B1099
Title: The linear additive tree
Authors: Stathis Gennatas - University of California, San Francisco (United States) [presenting]
Jerome Friedman - Stanford University (United States)
Eric Eaton - University of Pennsylvania (United States)
Charles Simone II - New York Proton (United States)
Lyle Ungar - University of Pennsylvania (United States)
Lei Xing - Stanford University (United States)
Gilmer Valdes - UCSF (United States)
Abstract: The Linear Additive Tree (LINAD) is a novel algorithm that builds highly accurate and interpretable decision trees with linear models in the terminal nodes. An extension of the Additive Tree, LINAD capitalizes on the complementary strengths of decision trees and linear models with the additive training of gradient boosting and can be considered a generalization of these three algorithms. A single LINAD is fully interpretable and rivals the performance of ensemble techniques, while an ensemble of LINADs can match or surpass current ensembles based on traditional decision trees.

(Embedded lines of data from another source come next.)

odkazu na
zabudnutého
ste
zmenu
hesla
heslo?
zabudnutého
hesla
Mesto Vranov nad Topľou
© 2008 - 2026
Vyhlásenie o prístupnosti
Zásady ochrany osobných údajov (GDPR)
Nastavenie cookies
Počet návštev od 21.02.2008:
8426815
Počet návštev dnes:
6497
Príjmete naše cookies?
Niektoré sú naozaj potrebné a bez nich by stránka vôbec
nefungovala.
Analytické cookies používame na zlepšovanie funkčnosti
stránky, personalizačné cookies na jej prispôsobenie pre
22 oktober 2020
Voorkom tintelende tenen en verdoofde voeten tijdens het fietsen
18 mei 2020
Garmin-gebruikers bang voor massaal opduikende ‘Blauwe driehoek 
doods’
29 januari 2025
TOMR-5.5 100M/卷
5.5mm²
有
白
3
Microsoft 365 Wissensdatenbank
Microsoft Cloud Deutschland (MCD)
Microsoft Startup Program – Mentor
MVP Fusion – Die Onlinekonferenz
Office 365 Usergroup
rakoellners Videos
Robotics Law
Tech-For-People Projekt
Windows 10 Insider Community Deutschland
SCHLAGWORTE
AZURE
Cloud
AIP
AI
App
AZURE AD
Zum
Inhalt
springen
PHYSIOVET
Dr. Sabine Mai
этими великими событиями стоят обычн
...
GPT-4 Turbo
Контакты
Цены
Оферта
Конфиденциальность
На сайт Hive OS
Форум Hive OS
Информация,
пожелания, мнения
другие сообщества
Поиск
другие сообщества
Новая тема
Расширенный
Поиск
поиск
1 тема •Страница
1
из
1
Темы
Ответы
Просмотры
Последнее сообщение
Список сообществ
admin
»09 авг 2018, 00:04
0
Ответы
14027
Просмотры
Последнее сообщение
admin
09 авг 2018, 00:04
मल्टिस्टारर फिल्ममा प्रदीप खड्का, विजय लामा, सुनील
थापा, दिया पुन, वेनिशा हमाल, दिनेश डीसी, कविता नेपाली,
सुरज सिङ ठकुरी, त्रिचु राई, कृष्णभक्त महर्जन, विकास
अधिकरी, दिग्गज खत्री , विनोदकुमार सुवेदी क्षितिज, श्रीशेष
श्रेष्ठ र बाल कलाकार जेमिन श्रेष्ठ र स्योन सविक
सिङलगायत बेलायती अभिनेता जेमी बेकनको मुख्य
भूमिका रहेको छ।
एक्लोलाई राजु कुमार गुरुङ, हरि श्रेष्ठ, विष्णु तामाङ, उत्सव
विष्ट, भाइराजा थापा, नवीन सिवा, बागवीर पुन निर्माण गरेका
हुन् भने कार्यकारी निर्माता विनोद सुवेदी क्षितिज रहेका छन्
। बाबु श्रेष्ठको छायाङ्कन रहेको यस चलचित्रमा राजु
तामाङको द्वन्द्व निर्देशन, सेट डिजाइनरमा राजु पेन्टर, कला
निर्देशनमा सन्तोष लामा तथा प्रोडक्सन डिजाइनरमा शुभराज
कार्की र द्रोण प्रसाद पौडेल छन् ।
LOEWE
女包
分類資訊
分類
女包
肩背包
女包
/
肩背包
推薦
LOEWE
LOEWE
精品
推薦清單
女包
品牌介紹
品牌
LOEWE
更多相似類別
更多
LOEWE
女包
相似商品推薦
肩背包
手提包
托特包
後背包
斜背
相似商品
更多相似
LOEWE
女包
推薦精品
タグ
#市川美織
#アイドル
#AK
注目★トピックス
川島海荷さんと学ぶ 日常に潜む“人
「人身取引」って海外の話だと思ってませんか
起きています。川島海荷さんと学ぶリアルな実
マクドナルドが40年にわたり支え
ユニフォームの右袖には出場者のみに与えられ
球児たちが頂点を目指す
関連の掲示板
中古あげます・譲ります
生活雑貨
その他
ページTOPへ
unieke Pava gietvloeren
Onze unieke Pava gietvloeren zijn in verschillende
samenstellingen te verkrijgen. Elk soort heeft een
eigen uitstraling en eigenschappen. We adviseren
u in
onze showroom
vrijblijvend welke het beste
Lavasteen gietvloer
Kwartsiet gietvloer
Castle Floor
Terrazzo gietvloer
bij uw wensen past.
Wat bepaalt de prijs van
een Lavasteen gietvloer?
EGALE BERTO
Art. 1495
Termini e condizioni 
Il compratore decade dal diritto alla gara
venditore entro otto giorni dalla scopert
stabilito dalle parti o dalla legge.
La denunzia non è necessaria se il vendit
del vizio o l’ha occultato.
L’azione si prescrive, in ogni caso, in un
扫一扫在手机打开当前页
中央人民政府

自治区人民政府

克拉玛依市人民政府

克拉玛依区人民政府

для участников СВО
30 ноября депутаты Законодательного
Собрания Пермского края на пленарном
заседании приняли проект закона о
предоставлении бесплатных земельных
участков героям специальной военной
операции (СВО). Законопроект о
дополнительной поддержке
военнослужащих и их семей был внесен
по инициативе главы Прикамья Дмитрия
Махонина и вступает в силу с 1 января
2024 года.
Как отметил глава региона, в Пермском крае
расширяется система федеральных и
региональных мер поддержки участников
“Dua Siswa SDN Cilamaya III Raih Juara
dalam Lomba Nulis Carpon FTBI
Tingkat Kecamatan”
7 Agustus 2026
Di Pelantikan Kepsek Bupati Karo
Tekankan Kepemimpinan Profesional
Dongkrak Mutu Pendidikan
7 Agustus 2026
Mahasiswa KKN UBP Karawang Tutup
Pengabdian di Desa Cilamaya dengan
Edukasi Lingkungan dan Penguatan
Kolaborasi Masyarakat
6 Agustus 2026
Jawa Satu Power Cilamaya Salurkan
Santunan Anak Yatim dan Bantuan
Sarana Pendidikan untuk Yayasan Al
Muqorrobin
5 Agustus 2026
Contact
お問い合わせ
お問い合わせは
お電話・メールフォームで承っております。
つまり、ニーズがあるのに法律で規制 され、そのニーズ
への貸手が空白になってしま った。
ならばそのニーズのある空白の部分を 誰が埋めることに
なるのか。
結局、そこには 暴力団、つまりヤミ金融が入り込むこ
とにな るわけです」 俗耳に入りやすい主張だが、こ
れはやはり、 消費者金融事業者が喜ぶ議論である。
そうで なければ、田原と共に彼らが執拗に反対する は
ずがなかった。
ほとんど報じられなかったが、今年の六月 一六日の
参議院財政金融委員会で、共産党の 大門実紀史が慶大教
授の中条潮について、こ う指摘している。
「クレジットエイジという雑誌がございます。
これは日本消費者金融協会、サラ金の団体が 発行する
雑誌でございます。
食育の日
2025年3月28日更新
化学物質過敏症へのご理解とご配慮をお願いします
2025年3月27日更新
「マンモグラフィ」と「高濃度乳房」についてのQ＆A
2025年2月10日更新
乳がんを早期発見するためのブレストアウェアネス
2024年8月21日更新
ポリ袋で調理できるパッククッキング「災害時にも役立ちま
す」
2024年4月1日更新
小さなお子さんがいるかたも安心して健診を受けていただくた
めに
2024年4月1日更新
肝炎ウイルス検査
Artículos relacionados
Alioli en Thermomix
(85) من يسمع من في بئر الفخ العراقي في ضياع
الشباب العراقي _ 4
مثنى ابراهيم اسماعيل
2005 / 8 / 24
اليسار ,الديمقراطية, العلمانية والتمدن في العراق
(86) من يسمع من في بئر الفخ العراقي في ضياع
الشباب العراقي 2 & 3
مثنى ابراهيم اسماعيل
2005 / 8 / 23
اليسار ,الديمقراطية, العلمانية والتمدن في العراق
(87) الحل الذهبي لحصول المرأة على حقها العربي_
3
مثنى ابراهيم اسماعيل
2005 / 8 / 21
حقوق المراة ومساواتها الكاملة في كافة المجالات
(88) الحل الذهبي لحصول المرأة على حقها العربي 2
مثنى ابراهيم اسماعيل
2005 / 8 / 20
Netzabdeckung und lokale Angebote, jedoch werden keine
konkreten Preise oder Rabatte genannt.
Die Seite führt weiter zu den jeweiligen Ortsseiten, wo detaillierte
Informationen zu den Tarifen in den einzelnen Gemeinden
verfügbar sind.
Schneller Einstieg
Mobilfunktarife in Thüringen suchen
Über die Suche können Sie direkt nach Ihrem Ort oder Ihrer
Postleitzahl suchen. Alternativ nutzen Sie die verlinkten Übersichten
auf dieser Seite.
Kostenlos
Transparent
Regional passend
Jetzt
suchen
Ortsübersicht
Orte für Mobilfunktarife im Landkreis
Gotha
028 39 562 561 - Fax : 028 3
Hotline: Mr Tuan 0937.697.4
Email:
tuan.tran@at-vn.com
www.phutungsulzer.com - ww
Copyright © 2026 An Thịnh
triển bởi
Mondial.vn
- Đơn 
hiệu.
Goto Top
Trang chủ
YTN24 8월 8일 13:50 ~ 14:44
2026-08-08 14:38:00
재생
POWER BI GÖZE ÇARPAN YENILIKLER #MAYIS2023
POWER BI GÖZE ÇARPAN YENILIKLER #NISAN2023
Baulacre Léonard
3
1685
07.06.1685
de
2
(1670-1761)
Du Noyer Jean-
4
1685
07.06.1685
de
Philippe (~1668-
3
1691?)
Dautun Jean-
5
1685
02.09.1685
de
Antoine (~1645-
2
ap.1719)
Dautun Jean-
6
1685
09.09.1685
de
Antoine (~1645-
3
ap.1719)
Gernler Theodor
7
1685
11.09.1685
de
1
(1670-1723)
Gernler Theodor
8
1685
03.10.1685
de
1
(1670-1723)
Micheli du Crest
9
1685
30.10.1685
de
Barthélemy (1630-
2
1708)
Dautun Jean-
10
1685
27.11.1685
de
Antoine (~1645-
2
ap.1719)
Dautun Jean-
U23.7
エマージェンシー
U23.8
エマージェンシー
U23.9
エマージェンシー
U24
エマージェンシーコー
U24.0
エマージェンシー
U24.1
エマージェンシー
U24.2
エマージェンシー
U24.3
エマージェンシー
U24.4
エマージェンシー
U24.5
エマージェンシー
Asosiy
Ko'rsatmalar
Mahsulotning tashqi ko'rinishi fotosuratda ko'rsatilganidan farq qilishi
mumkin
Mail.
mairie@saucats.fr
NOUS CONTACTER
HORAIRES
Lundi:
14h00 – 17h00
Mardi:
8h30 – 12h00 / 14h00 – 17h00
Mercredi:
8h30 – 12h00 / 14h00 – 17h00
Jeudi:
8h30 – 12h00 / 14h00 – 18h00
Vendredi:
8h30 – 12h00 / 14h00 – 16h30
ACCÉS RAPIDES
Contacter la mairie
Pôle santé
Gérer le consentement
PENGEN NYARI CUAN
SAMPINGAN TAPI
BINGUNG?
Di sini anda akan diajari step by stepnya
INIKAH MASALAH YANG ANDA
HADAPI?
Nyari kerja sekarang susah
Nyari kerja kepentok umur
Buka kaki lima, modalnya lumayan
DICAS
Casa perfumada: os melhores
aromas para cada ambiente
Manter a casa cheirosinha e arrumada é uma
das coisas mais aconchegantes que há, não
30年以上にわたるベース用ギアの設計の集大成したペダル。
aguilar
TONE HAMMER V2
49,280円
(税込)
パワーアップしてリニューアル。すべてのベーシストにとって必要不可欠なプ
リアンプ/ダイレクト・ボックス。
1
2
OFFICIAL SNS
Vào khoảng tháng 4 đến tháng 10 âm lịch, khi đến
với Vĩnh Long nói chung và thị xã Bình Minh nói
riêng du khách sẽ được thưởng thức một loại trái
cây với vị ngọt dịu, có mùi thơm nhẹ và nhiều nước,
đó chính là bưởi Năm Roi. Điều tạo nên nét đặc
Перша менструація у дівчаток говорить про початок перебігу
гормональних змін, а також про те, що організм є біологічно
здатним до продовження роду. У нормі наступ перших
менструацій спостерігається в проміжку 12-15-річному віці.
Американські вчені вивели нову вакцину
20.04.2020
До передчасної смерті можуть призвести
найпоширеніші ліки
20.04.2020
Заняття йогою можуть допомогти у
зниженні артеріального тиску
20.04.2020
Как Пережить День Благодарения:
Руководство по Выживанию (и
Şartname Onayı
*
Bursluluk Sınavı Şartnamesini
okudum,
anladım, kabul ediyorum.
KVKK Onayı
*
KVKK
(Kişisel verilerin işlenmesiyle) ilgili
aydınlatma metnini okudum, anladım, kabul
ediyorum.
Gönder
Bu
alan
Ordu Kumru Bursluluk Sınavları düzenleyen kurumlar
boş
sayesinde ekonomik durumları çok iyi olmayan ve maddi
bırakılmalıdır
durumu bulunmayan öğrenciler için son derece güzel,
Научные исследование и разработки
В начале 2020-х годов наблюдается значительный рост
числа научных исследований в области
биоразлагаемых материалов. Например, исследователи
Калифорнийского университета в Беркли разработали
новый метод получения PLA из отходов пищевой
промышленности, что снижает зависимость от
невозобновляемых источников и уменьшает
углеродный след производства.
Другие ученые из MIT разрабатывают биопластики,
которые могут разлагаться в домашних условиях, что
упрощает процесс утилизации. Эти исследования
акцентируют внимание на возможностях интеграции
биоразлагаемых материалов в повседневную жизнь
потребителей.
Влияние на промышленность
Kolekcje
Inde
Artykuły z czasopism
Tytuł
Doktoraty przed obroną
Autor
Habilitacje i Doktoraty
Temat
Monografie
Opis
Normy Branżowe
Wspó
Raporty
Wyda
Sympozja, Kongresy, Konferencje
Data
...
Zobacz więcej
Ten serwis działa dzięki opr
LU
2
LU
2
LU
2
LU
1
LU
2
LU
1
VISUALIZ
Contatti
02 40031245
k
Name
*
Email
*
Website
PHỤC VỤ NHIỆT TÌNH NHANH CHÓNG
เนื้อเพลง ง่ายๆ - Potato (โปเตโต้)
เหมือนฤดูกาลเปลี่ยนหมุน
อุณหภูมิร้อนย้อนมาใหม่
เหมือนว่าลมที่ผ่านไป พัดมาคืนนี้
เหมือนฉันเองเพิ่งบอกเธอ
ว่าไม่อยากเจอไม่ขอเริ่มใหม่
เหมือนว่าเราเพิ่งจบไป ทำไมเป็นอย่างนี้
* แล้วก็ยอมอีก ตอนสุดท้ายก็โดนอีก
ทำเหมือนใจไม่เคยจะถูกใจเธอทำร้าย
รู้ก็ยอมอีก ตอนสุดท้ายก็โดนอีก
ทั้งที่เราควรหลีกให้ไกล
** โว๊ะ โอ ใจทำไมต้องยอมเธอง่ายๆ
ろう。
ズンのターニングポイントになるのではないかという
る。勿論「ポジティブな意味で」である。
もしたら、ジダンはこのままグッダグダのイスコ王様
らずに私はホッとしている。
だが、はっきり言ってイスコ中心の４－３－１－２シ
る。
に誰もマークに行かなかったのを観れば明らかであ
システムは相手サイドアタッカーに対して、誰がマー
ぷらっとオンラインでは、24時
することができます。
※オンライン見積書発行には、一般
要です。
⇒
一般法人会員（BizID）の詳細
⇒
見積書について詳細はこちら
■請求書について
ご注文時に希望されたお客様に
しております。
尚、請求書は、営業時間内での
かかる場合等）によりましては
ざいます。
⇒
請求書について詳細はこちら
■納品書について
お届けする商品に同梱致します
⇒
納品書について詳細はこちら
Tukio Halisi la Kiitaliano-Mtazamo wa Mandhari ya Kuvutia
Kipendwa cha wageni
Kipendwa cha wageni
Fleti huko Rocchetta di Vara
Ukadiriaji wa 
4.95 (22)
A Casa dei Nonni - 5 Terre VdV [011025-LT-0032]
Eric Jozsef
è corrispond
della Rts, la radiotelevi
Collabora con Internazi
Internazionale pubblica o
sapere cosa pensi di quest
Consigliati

The algorithm's performance is demonstrated using a collection of 72 real and synthetic publicly available datasets. Across the 72 benchmarks, LINAD ranked ahead of random forest and just behind gradient boosting. At the same time, LINAD ensembles without any tuning matched the performance of gradient boosting while using many fewer trees. Following these successful benchmarks, LINAD will be applied on magnetic resonance scans from a large cohort of children (>10k). High-dimensional neuroimaging data will be used to derive patterns of white and grey matter structure that predict neurocognitive performance. LINAD offers both accuracy and interpretability to foster discovery in basic research and provide trustworthiness in critical applications like clinical predictive modeling.